New clip surfaced from the barge.
https://vid.me/i6o5
Great clip Olaf, So close but no Cigar but well done SpaceX your almost there …..
The explosion as the booster lays down and hits the barge indicates that not all the fuel was used up? I wonder what the barge looks like now? Probably not so good.. and major repairs?
I think it would be easier to land and connect with the barge if the lower part of the booster had a donut or torus shape and the barge contained an identical to slightly larger torus shaped depression like a huge groove. Even if the booster deployed a four part hollow circular torus, that was sort of like a downward facing fender, it could wobble, but not tip over, until it fit and settled into the circular groove in the barge. Since it would be circular the energy and force of the impact would be distributed over a large circular area rather than concentrated on those four spindly supports. Just a thought.
There are all sorts of possible solutions, but we have to avoid adding weight to the rocket, as any extra weight has to go to LEO and back. The present solution has some legs, and some tennis-racquet things at the top end; but no additional weight got the engines and the fuel as a bit of reserve fuel is likely to be there anyhow. They have somehow managed to get that under the weight of a parachute and whatever else is needed to do a soft landing at sea, which is pretty clever of them as parachutes aren’t heavy.

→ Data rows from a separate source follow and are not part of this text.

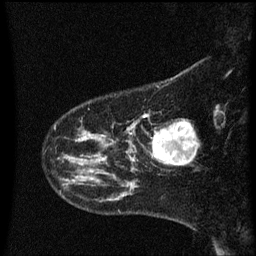
Breast MRI (dynamic contrast-enhanced), one sagittal slice. Position 11 of 60 along the scan axis. Dynamic contrast-enhanced series, image 2 of 3 at this slice position (ordered by acquisition). 1.5 T. TE 4.2 ms, TR 8.4 ms. 2 mm slice thickness. 256 × 256 image matrix. Female patient, age 41 years. From the clinical record (not read from this slice): setting: breast cancer imaged before/during neoadjuvant chemotherapy; receptor status: triple-negative.
Outlined on this slice (semi-automatically segmented with operator editing):
- analysis volume of interest (the breast-tissue region the enhancement analysis was run in; not a lesion): box from (x=141, y=116) to (x=197, y=165) px
- tumour enhancement mask (voxels above the 70 % enhancement threshold inside the analysis volume of interest): (x=153, y=122)–(x=196, y=165)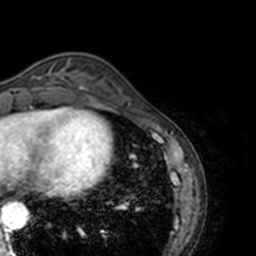
Breast MRI, one axial slice. Slice 43 of 160 in the series (ordered by position). Cropped to one breast. Dynamic contrast-enhanced series, time point 2 of 7 at this slice position (early post-contrast). 3 T. TE 1.7 ms, TR 4 ms. 256 × 256 image matrix, field of view 170 × 170 mm. Female patient.
Structures marked on this image (semi-automatic segmentation, software-assisted and operator-edited):
- enhancing-tissue mask used for the functional tumour volume (all voxels passing the contrast-enhancement thresholds inside the analysis volume; usually the tumour): bounding box [x1, y1, x2, y2] px = [17, 69, 69, 89]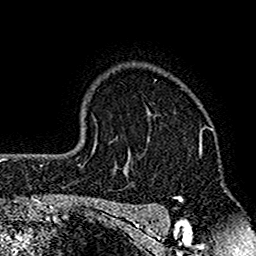
Breast MRI (dynamic contrast-enhanced), one axial slice. Position 120 of 160 along the scan axis. Cropped to one breast. Dynamic contrast-enhanced series, time point 2 of 7 at this slice position (early post-contrast). 1.5 T. TE 2.7 ms, TR 4.8 ms. 256 × 256 image matrix, field of view 151 × 151 mm. Female patient.
Structures marked on this image (semi-automatically segmented with operator editing):
- enhancing-tissue mask used for the functional tumour volume (all voxels passing the contrast-enhancement thresholds inside the analysis volume; usually the tumour): box from (x=117, y=111) to (x=202, y=212) px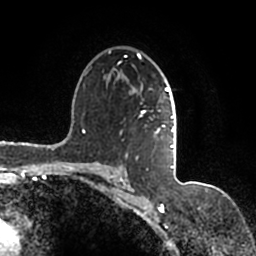
Breast MRI (dynamic contrast-enhanced), one axial slice; slice 108 of 200 in the series (ordered by position); cropped to one breast; dynamic contrast-enhanced series, time point 2 of 7 at this slice position (early post-contrast); 1.5 T; TE 2.2 ms, TR 4.6 ms; 256 × 256 image matrix, field of view 160 × 160 mm. Female patient.
Outlined on this slice (semi-automatic segmentation, software-assisted and operator-edited):
- enhancing-tissue mask used for the functional tumour volume (all voxels passing the contrast-enhancement thresholds inside the analysis volume; usually the tumour): box from (x=90, y=50) to (x=177, y=167) px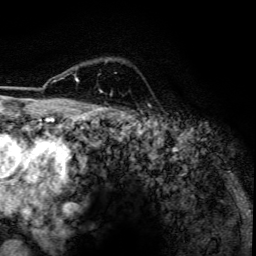
Breast MRI, one axial slice; slice 98 of 134 in the series (ordered by position); cropped to one breast; dynamic contrast-enhanced series, time point 2 of 6 at this slice position (early post-contrast); 3 T; TE 4.2 ms, TR 7.9 ms; 1.2 mm slice thickness; 256 × 256 image matrix, field of view 170 × 170 mm. Female patient.
Outlined on this slice (semi-automatic segmentation, software-assisted and operator-edited):
- enhancing-tissue mask used for the functional tumour volume (all voxels passing the contrast-enhancement thresholds inside the analysis volume; usually the tumour): bounding box [x1, y1, x2, y2] px = [76, 79, 102, 93]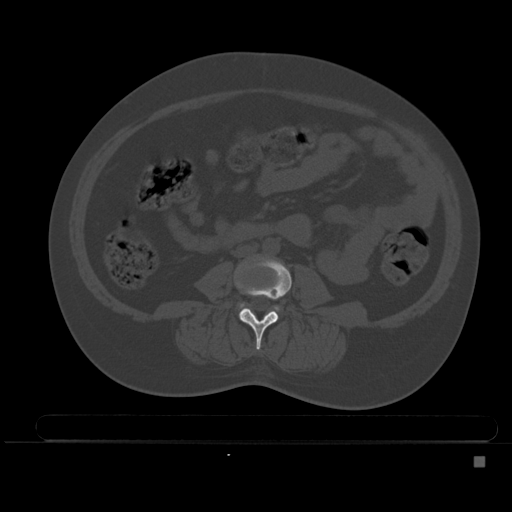
CT including the spine, one axial slice. Slice 144 of 495 in the series (ordered by position). Bone window (W 1800 / L 400 HU). 1.5 mm slice thickness. 512 × 512 image matrix, field of view 404 × 404 mm. Female patient, age 33 years. From the clinical record (not read from this slice): primary cancer: breast; vertebrae with lytic lesions (as recorded): T1.
Structures marked on this image (semi-automatic segmentation, software-assisted and operator-edited):
- L3 vertebra: bounding box <235,257,292,350> (left, top, right, bottom; pixels)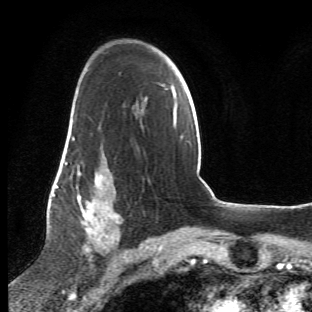
Breast MRI (dynamic contrast-enhanced), one axial slice. Slice 35 of 66 in the series (ordered by position). Cropped to one breast. Dynamic contrast-enhanced series, time point 2 of 6 at this slice position (early post-contrast). 1.5 T. TE 4.2 ms, TR 8.5 ms. 2.4 mm slice thickness. 312 × 312 image matrix, field of view 183 × 183 mm. Female patient.
Structures marked on this image (semi-automatically segmented with operator editing):
- enhancing-tissue mask used for the functional tumour volume (all voxels passing the contrast-enhancement thresholds inside the analysis volume; usually the tumour): bounding box [x1, y1, x2, y2] px = [63, 107, 124, 268]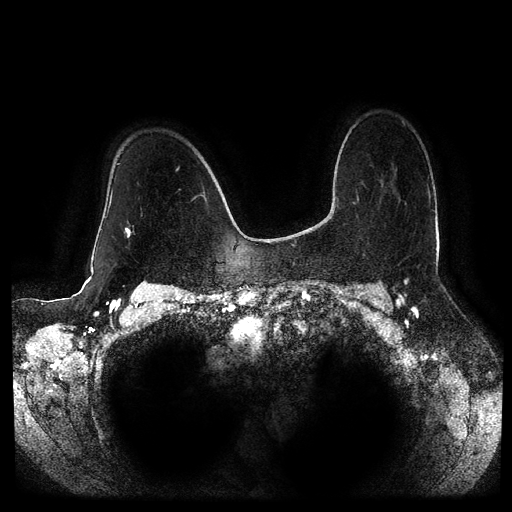
Breast MRI (dynamic contrast-enhanced, multi-phase), one axial slice; position 73 of 116 along the scan axis; dynamic contrast-enhanced series, time point 2 of 5 at this slice position (early post-contrast); 1.5 T; TE 2.6 ms, TR 5.2 ms; 2 mm slice thickness; 512 × 512 image matrix, field of view 380 × 380 mm. Female patient, age 53 years.
Structures marked on this image (semi-automatic segmentation, software-assisted and operator-edited):
- breast lesion (labelled 'tumour' in the annotation; benign lesions carry a separate 'benign' label): bounding box <124,227,132,238> (left, top, right, bottom; pixels)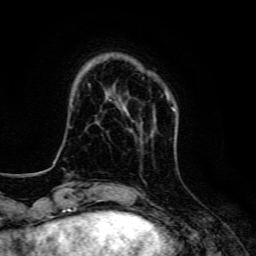
Breast MRI, one axial slice; cropped to one breast; dynamic contrast-enhanced series, time point 2 of 6 at this slice position (early post-contrast); 3 T; TE 4.7 ms, TR 9 ms; 256 × 256 image matrix, field of view 160 × 160 mm. Female patient.
Annotated regions visible in this slice (semi-automatic segmentation, software-assisted and operator-edited):
- enhancing-tissue mask used for the functional tumour volume (all voxels passing the contrast-enhancement thresholds inside the analysis volume; usually the tumour): box from (x=122, y=92) to (x=176, y=112) px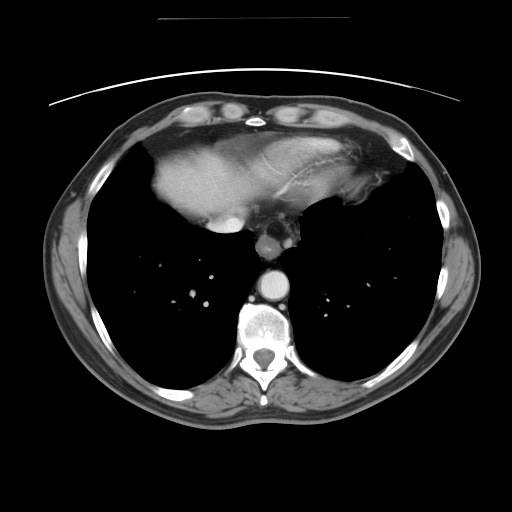
Contrast-enhanced abdominal CT, one axial slice; position 45 of 49 along the scan axis; intravenous contrast given; soft-tissue window (W 400 / L 40 HU); 5 mm slice thickness; 512 × 512 image matrix. From the clinical record (not read from this slice): patient: female, age 70 years at operation; diagnosis: colorectal cancer liver metastases, imaged before liver resection; multiple liver metastases: yes; largest metastasis: 4 cm; disease in both lobes: no.
Outlined on this slice (outlined manually by an expert reader):
- liver: bounding box (x1, y1, x2, y2) in pixels: (153, 149, 265, 217)
- planned liver remnant (the part of the liver to remain after resection): (206, 150, 264, 214)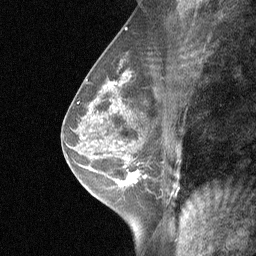
Breast MRI (dynamic contrast-enhanced), one sagittal slice. Slice 35 of 64 in the series (ordered by position). Dynamic contrast-enhanced study with each time point stored as its own series, time point 2 of 3 at this slice position (early post-contrast, ordered by acquisition time). 1.5 T. TE 4.8 ms, TR 27 ms. 256 × 256 image matrix, field of view 180 × 180 mm. Patient: female, 47 years. From the clinical record (not read from this slice): setting: breast cancer imaged before/during neoadjuvant chemotherapy; receptor status: HR-positive, HER2-negative.
Annotated regions visible in this slice (semi-automatically segmented with operator editing):
- analysis volume of interest (the breast-tissue region the enhancement analysis was run in; not a lesion): box from (x=104, y=138) to (x=165, y=198) px
- tumour enhancement mask (voxels above the 90 % enhancement threshold inside the analysis volume of interest): (x=119, y=148)–(x=139, y=186)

The most efficient solution from the rocket’s point of view might be to have a giant mechanical arm with a soft grip on the barge that can catch and hold the rocket without crushing it.
I think they’re complicating matters needlessly.
Trying to keep the rocket vertical, and at the same time trying to aim for a small target is really not easy.
They should do this on land, on a large flat area. Then the problem of trying to target a very small area would not exist anymore.
Just keep the rocket vertical, and compensate for wind drift, and land anywhere within the large area.